And actually the flame there was as expected. It is not very visible on camera but the candle was very bright blue.
Step 5: The Unstable Candle
So, these are pictures of the unstable version of the candle burning.
As said before, this flame starts good, but tends to grow, a bit greenish thoug. As the metal of the candle heats up, it probably evaporates more of the alcohol which leaks trough openings of the spiralled copper.
I had to do this more precisely, or had to use a piece of tubing.
After about 30 seconds of fire, it begins to grow slowly. It also starts making noises. Notice that some of them are small and some of them are bigger. And notice that the bottom of the flame creeps down along the copper spiral.
And it starts making noises when the flame becomes too big.
The camera picks the flame up very different depending on the lighting time and apperture. (I have taken the moving image setting, so the camera does whatever it thinks is best.)
But if you look at the photos, mind that the vaguest flames are visually a bit brighter. And the brightest ones are a bit too bright.
The medium ones are about what you see.
Also, note that the flames are mostly green compared to the ones in the next step which are mostly blue.
Step 6: The Stable Candle
As you can see, this is the same candle but simply with a nut around the copper spiral.
Notice that the flame is much bluer than the one in the previous step.

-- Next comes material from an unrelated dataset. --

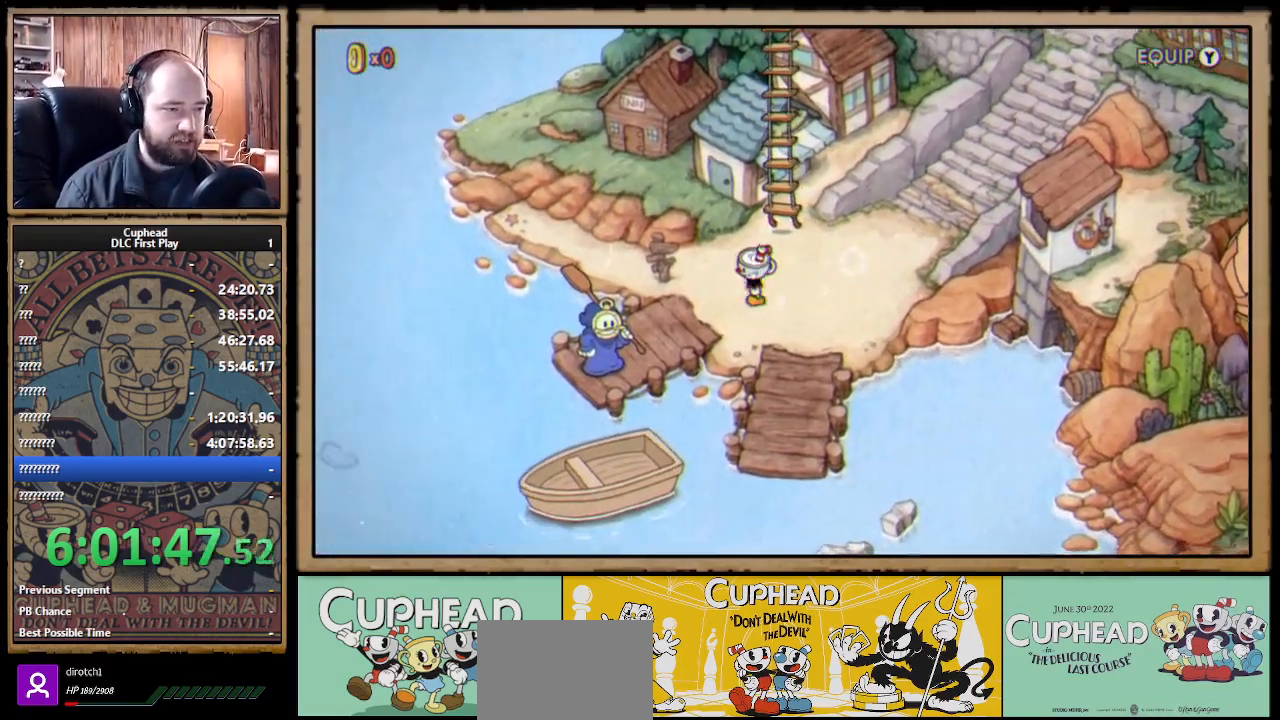
{"buttons": ["DPAD_DOWN", "DPAD_LEFT"], "left_stick": "center", "right_stick": "center", "events": [[33, "DPAD_DOWN", "down"], [217, "DPAD_DOWN", "up"], [417, "DPAD_DOWN", "down"]]}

This results in flame with a very bright blue spot. This is actually very colourfull. The bottom part is dark blue (the ususal alcohol type blue) then higher up, small green flashes occur as if small particles shoot up and ignite at a certain hight. Still higher up, there is a very bright blue flame. Perhaps not as bright as in the photos, but still quite bright.
Interestingly if the wick is still a bit higher, the flame goes over into purple.
The candle only burns about 3-4 minutes. (very small quantities)
So, yes, very interesting candle. Just don't do it too much. And keep the quantities small.
Please do tell me if I made some mistakes, English language errors or if I missed out something important.